Dalam sambutannya, Bupati Albarra menegaskan bahwa setiap lembaga penerima hibah wajib menggunakan dana sesuai peruntukan dan menjaga akuntabilitasnya.
“Jangan sampai terjadi penyimpangan dalam penggunaan dana hibah, apalagi ini untuk kepentingan ibadah. Harus tertib dalam perencanaan, pelaksanaan, dan pertanggungjawaban,” tegasnya.
Gus Barra bahkan memperingatkan agar masyarakat waspada terhadap oknum yang mengatasnamakan pemerintah daerah untuk meminta potongan dana hibah.
“Kalau ada yang mengaku dekat dengan saya atau pejabat Pemkab lalu minta potongan, abaikan saja. Saya tidak pernah memerintahkan hal itu,” ujarnya tegas di hadapan peserta.
Peringatan tersebut bukan tanpa alasan. Dalam beberapa tahun terakhir, sejumlah daerah di Jawa Timur sempat tersandung kasus hukum terkait penyalahgunaan dana hibah keagamaan, mulai dari proyek fiktif hingga laporan pertanggungjawaban yang dimanipulasi. Karena itu, kehadiran narasumber dari Kejaksaan Negeri Mojokerto dan Inspektorat Daerah dalam kegiatan ini dinilai penting, meski efektivitas pengawasan di lapangan masih dipertanyakan.
Pengamat kebijakan publik, Eko Prasetyo, menilai hibah daerah untuk lembaga keagamaan kerap menjadi instrumen politik anggaran yang sulit diawasi secara ketat.
“Ketika hibah diberikan menjelang akhir tahun anggaran atau menjelang tahun politik, potensi penggunaannya menjadi tidak murni keagamaan sangat besar.

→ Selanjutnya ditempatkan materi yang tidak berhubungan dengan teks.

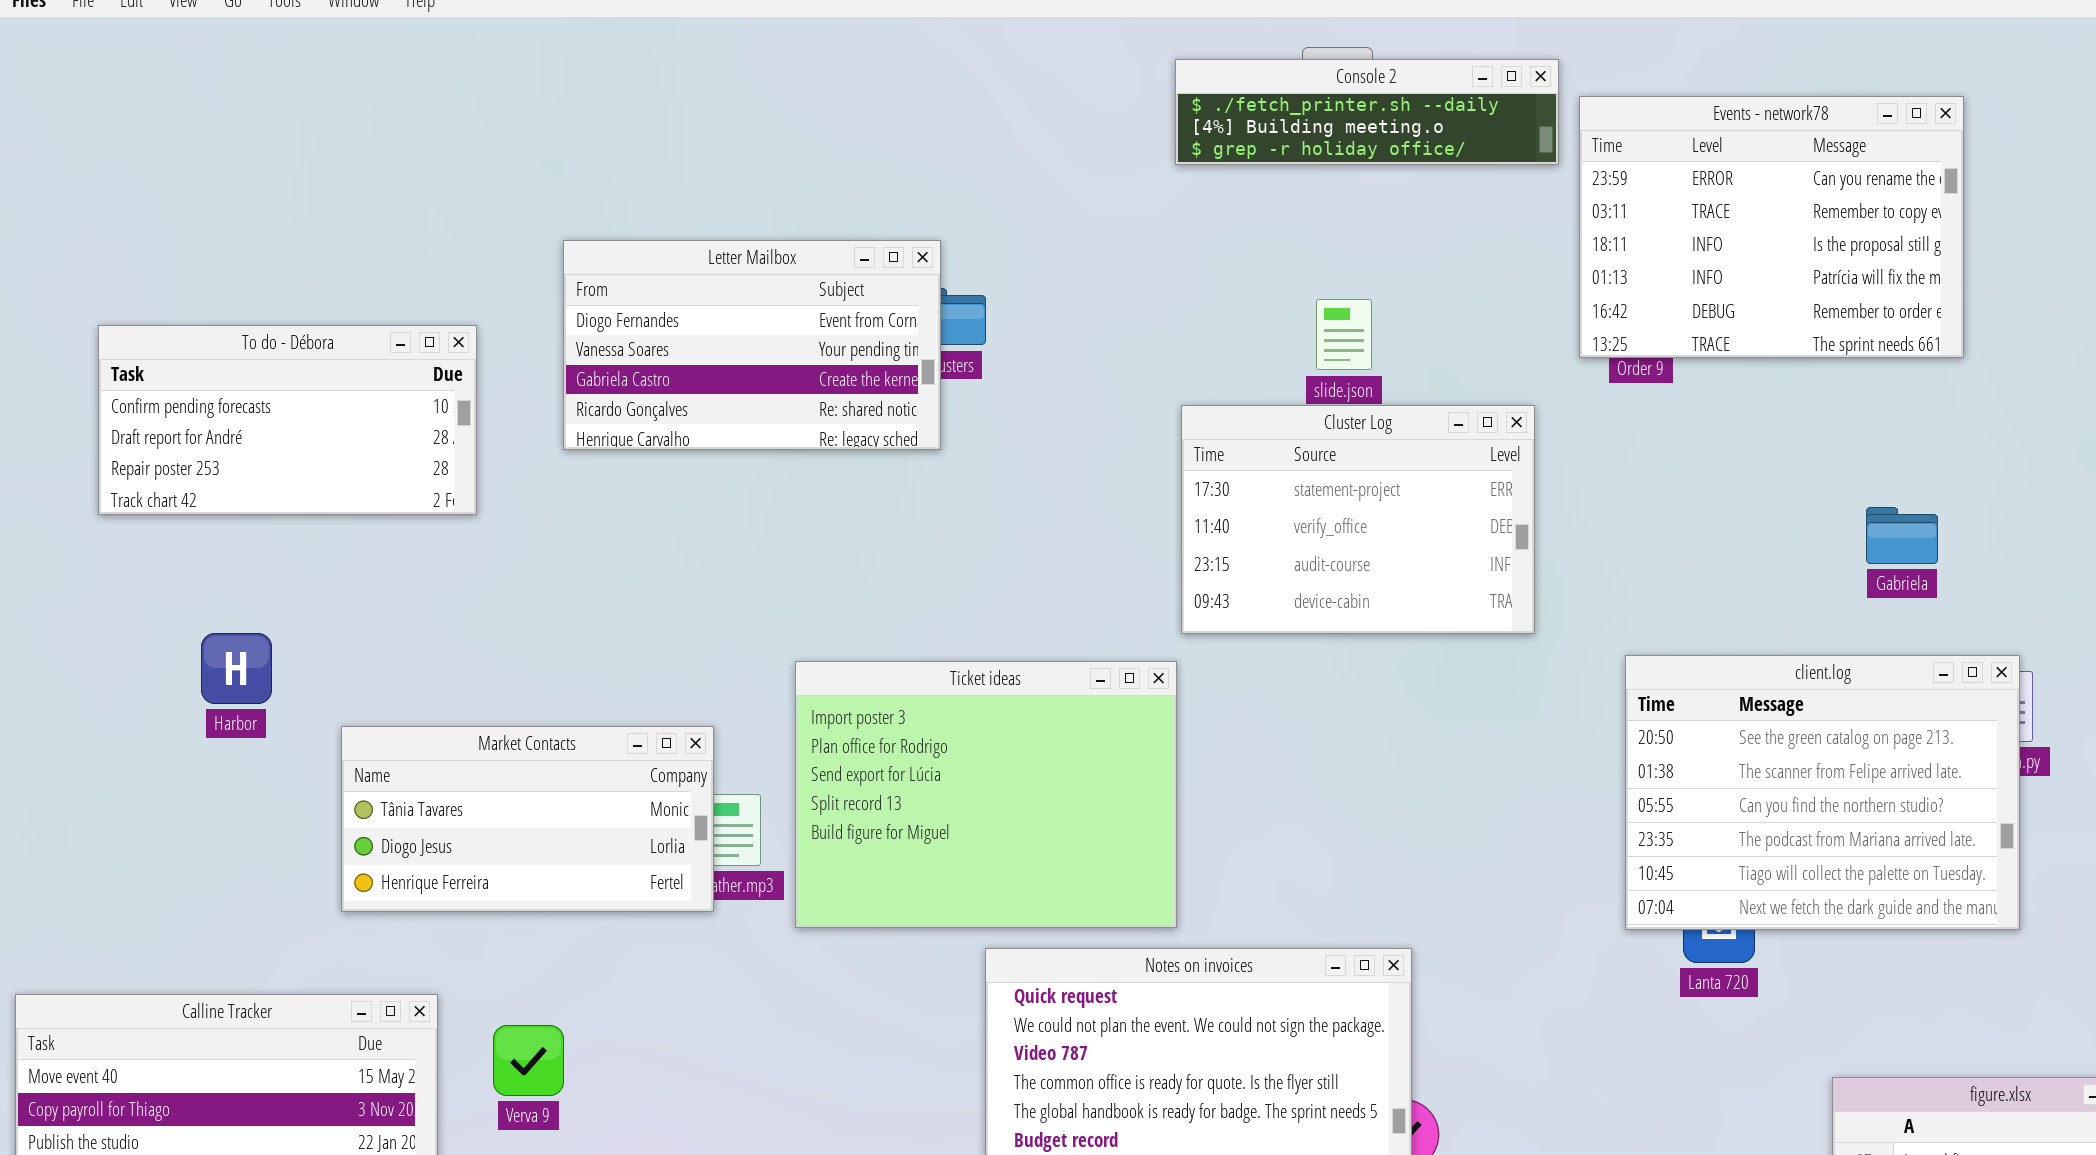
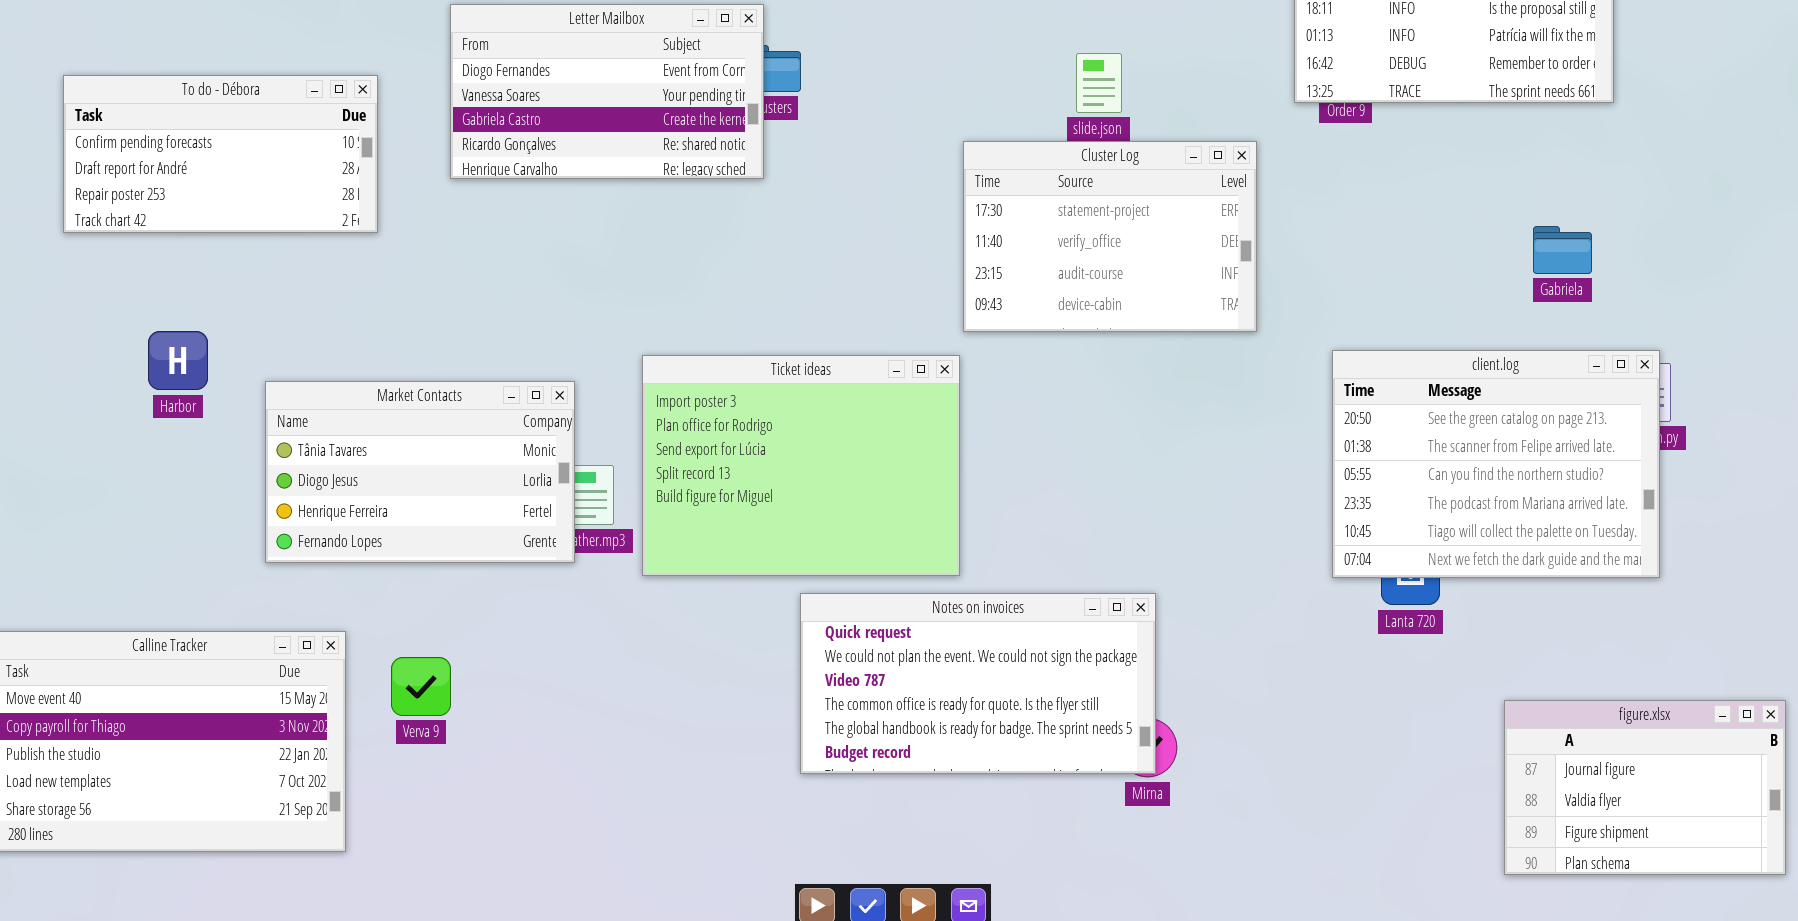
Market Contacts: [341,726,714,912] -> [265,381,575,563], resized

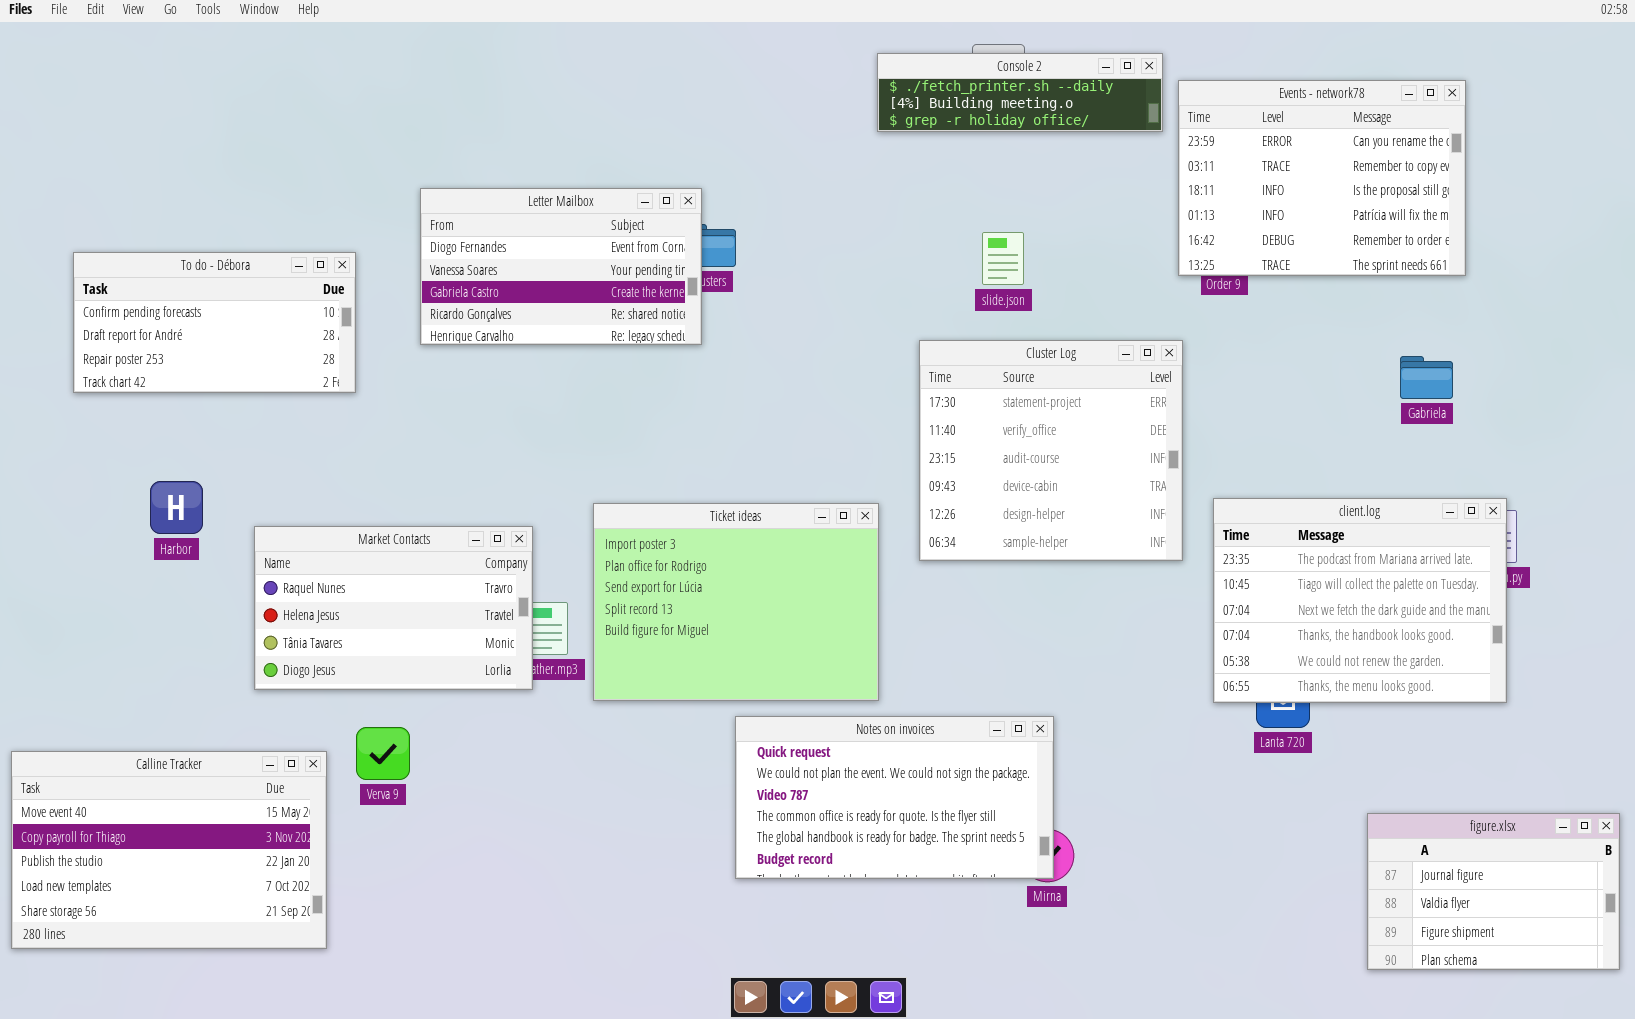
Cluster Log: [963,141,1257,332] -> [919,340,1183,561], moved, resized
Gabriela: [1533,226,1592,274] -> [1400,356,1453,399], moved
client.log: [1332,350,1660,578] -> [1213,498,1507,703], scrolled down 3 rows
Market Contacts: [265,381,575,563] -> [254,526,533,690], scrolled up 2 rows
Verva 9: [391,657,451,716] -> [356,727,410,780], moved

Apalagi kalau data penerima tidak terbuka dan audit publik tidak dilakukan secara rutin,” ujarnya.
Hingga kini, Pemerintah Kabupaten Mojokerto belum mempublikasikan daftar lengkap penerima hibah beserta besaran bantuan di laman resmi pemerintah daerah. Kondisi ini memunculkan dorongan agar Pemkab menerapkan sistem transparansi berbasis digital, sehingga publik bisa ikut mengawasi penggunaan dana hibah yang nilainya mencapai miliaran rupiah tersebut.
Dengan total anggaran hampir Rp10 miliar, program hibah keagamaan diharapkan tidak hanya menjadi simbol dukungan terhadap pembangunan spiritual masyarakat, tetapi juga contoh tata kelola dana publik yang bersih dan terbuka. Tanpa itu, program ini berisiko menjadi sekadar formalitas tanpa dampak nyata bagi masyarakat penerima.